TO-DO ITEM
Put every line of text in the data below into a JSON list of strings, one string per line, leaving out blank lines.
□ □ □
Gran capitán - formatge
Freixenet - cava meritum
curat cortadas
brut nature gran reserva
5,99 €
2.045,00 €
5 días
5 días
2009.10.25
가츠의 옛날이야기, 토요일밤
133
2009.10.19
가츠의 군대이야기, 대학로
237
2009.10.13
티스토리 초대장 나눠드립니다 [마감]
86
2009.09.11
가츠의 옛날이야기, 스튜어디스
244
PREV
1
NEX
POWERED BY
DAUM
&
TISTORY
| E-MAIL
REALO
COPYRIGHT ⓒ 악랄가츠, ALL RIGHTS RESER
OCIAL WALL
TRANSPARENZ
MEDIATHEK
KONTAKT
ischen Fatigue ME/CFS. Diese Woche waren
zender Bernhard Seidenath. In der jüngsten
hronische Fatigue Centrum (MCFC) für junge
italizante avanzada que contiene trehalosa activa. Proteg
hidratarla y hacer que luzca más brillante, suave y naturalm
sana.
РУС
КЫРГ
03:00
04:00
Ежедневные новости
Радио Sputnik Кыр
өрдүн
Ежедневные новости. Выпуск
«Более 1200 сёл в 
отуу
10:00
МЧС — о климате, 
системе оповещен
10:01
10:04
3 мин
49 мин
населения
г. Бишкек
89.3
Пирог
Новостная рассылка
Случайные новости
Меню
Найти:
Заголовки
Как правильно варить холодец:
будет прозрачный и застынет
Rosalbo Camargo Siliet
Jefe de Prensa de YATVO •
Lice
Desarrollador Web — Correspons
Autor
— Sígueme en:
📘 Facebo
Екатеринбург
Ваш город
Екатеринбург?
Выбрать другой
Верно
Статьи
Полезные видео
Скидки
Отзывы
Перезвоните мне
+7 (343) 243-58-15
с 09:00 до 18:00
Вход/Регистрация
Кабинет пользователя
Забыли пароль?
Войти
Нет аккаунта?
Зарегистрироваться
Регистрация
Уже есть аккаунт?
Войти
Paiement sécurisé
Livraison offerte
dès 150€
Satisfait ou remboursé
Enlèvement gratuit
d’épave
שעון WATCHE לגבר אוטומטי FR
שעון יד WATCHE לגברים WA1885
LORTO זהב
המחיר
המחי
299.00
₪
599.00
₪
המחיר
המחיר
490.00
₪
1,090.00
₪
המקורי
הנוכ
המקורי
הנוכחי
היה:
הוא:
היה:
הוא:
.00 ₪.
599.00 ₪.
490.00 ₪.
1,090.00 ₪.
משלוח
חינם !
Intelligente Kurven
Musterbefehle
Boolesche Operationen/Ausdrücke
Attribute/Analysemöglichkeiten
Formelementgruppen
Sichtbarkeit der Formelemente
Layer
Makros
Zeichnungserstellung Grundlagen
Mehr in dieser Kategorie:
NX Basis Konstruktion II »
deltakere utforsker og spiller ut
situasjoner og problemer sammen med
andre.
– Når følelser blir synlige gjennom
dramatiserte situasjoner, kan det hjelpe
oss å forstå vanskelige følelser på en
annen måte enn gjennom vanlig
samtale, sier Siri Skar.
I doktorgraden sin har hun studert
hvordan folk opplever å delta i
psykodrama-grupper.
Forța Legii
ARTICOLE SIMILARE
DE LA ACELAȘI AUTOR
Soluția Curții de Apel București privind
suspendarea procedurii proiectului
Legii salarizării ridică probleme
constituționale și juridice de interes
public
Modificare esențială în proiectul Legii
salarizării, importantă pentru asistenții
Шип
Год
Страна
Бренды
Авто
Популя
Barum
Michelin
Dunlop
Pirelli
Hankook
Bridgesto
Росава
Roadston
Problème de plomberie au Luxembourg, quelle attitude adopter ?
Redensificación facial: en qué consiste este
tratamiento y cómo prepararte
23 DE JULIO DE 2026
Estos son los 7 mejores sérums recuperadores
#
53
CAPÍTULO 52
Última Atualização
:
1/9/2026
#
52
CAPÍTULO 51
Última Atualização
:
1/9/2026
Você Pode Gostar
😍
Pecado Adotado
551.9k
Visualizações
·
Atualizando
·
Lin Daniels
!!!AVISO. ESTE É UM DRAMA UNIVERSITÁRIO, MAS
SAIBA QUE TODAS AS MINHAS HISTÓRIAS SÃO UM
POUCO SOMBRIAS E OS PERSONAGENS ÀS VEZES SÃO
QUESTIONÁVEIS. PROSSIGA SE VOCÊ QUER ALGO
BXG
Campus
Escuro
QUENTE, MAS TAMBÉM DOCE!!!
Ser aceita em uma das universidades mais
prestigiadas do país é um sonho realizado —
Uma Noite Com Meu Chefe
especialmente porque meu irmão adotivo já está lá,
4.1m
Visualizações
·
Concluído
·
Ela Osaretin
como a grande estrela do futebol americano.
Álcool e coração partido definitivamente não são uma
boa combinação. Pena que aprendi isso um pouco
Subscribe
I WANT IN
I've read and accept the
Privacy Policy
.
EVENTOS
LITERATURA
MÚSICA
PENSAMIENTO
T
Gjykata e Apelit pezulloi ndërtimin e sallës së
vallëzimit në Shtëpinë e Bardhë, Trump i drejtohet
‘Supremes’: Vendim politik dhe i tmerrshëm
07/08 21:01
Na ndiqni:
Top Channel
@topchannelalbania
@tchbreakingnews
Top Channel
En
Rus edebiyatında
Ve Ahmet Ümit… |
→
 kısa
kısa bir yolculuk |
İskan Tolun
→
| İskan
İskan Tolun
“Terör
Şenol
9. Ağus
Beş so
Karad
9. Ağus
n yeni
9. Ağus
□ □ □
OUTPUT OF THE TASK
[
  "Gran capitán - formatge",
  "Freixenet - cava meritum",
  "curat cortadas",
  "brut nature gran reserva",
  "5,99 €",
  "2.045,00 €",
  "5 días",
  "5 días",
  "2009.10.25",
  "가츠의 옛날이야기, 토요일밤",
  "133",
  "2009.10.19",
  "가츠의 군대이야기, 대학로",
  "237",
  "2009.10.13",
  "티스토리 초대장 나눠드립니다 [마감]",
  "86",
  "2009.09.11",
  "가츠의 옛날이야기, 스튜어디스",
  "244",
  "PREV",
  "1",
  "NEX",
  "POWERED BY",
  "DAUM",
  "&",
  "TISTORY",
  "| E-MAIL",
  "REALO",
  "COPYRIGHT ⓒ 악랄가츠, ALL RIGHTS RESER",
  "OCIAL WALL",
  "TRANSPARENZ",
  "MEDIATHEK",
  "KONTAKT",
  "ischen Fatigue ME/CFS. Diese Woche waren",
  "zender Bernhard Seidenath. In der jüngsten",
  "hronische Fatigue Centrum (MCFC) für junge",
  "italizante avanzada que contiene trehalosa activa. Proteg",
  "hidratarla y hacer que luzca más brillante, suave y naturalm",
  "sana.",
  "РУС",
  "КЫРГ",
  "03:00",
  "04:00",
  "Ежедневные новости",
  "Радио Sputnik Кыр",
  "өрдүн",
  "Ежедневные новости. Выпуск",
  "«Более 1200 сёл в ",
  "отуу",
  "10:00",
  "МЧС — о климате, ",
  "системе оповещен",
  "10:01",
  "10:04",
  "3 мин",
  "49 мин",
  "населения",
  "г. Бишкек",
  "89.3",
  "Пирог",
  "Новостная рассылка",
  "Случайные новости",
  "Меню",
  "Найти:",
  "Заголовки",
  "Как правильно варить холодец:",
  "будет прозрачный и застынет",
  "Rosalbo Camargo Siliet",
  "Jefe de Prensa de YATVO •",
  "Lice",
  "Desarrollador Web — Correspons",
  "Autor",
  "— Sígueme en:",
  "📘 Facebo",
  "Екатеринбург",
  "Ваш город",
  "Екатеринбург?",
  "Выбрать другой",
  "Верно",
  "Статьи",
  "Полезные видео",
  "Скидки",
  "Отзывы",
  "Перезвоните мне",
  "+7 (343) 243-58-15",
  "с 09:00 до 18:00",
  "Вход/Регистрация",
  "Кабинет пользователя",
  "Забыли пароль?",
  "Войти",
  "Нет аккаунта?",
  "Зарегистрироваться",
  "Регистрация",
  "Уже есть аккаунт?",
  "Войти",
  "Paiement sécurisé",
  "Livraison offerte",
  "dès 150€",
  "Satisfait ou remboursé",
  "Enlèvement gratuit",
  "d’épave",
  "שעון WATCHE לגבר אוטומטי FR",
  "שעון יד WATCHE לגברים WA1885",
  "LORTO זהב",
  "המחיר",
  "המחי",
  "299.00",
  "₪",
  "599.00",
  "₪",
  "המחיר",
  "המחיר",
  "490.00",
  "₪",
  "1,090.00",
  "₪",
  "המקורי",
  "הנוכ",
  "המקורי",
  "הנוכחי",
  "היה:",
  "הוא:",
  "היה:",
  "הוא:",
  ".00 ₪.",
  "599.00 ₪.",
  "490.00 ₪.",
  "1,090.00 ₪.",
  "משלוח",
  "חינם !",
  "Intelligente Kurven",
  "Musterbefehle",
  "Boolesche Operationen/Ausdrücke",
  "Attribute/Analysemöglichkeiten",
  "Formelementgruppen",
  "Sichtbarkeit der Formelemente",
  "Layer",
  "Makros",
  "Zeichnungserstellung Grundlagen",
  "Mehr in dieser Kategorie:",
  "NX Basis Konstruktion II »",
  "deltakere utforsker og spiller ut",
  "situasjoner og problemer sammen med",
  "andre.",
  "– Når følelser blir synlige gjennom",
  "dramatiserte situasjoner, kan det hjelpe",
  "oss å forstå vanskelige følelser på en",
  "annen måte enn gjennom vanlig",
  "samtale, sier Siri Skar.",
  "I doktorgraden sin har hun studert",
  "hvordan folk opplever å delta i",
  "psykodrama-grupper.",
  "Forța Legii",
  "ARTICOLE SIMILARE",
  "DE LA ACELAȘI AUTOR",
  "Soluția Curții de Apel București privind",
  "suspendarea procedurii proiectului",
  "Legii salarizării ridică probleme",
  "constituționale și juridice de interes",
  "public",
  "Modificare esențială în proiectul Legii",
  "salarizării, importantă pentru asistenții",
  "Шип",
  "Год",
  "Страна",
  "Бренды",
  "Авто",
  "Популя",
  "Barum",
  "Michelin",
  "Dunlop",
  "Pirelli",
  "Hankook",
  "Bridgesto",
  "Росава",
  "Roadston",
  "Problème de plomberie au Luxembourg, quelle attitude adopter ?",
  "Redensificación facial: en qué consiste este",
  "tratamiento y cómo prepararte",
  "23 DE JULIO DE 2026",
  "Estos son los 7 mejores sérums recuperadores",
  "#",
  "53",
  "CAPÍTULO 52",
  "Última Atualização",
  ":",
  "1/9/2026",
  "#",
  "52",
  "CAPÍTULO 51",
  "Última Atualização",
  ":",
  "1/9/2026",
  "Você Pode Gostar",
  "😍",
  "Pecado Adotado",
  "551.9k",
  "Visualizações",
  "·",
  "Atualizando",
  "·",
  "Lin Daniels",
  "!!!AVISO. ESTE É UM DRAMA UNIVERSITÁRIO, MAS",
  "SAIBA QUE TODAS AS MINHAS HISTÓRIAS SÃO UM",
  "POUCO SOMBRIAS E OS PERSONAGENS ÀS VEZES SÃO",
  "QUESTIONÁVEIS. PROSSIGA SE VOCÊ QUER ALGO",
  "BXG",
  "Campus",
  "Escuro",
  "QUENTE, MAS TAMBÉM DOCE!!!",
  "Ser aceita em uma das universidades mais",
  "prestigiadas do país é um sonho realizado —",
  "Uma Noite Com Meu Chefe",
  "especialmente porque meu irmão adotivo já está lá,",
  "4.1m",
  "Visualizações",
  "·",
  "Concluído",
  "·",
  "Ela Osaretin",
  "como a grande estrela do futebol americano.",
  "Álcool e coração partido definitivamente não são uma",
  "boa combinação. Pena que aprendi isso um pouco",
  "Subscribe",
  "I WANT IN",
  "I've read and accept the",
  "Privacy Policy",
  ".",
  "EVENTOS",
  "LITERATURA",
  "MÚSICA",
  "PENSAMIENTO",
  "T",
  "Gjykata e Apelit pezulloi ndërtimin e sallës së",
  "vallëzimit në Shtëpinë e Bardhë, Trump i drejtohet",
  "‘Supremes’: Vendim politik dhe i tmerrshëm",
  "07/08 21:01",
  "Na ndiqni:",
  "Top Channel",
  "@topchannelalbania",
  "@tchbreakingnews",
  "Top Channel",
  "En",
  "Rus edebiyatında",
  "Ve Ahmet Ümit… |",
  "→",
  " kısa",
  "kısa bir yolculuk |",
  "İskan Tolun",
  "→",
  "| İskan",
  "İskan Tolun",
  "“Terör",
  "Şenol",
  "9. Ağus",
  "Beş so",
  "Karad",
  "9. Ağus",
  "n yeni",
  "9. Ağus"
]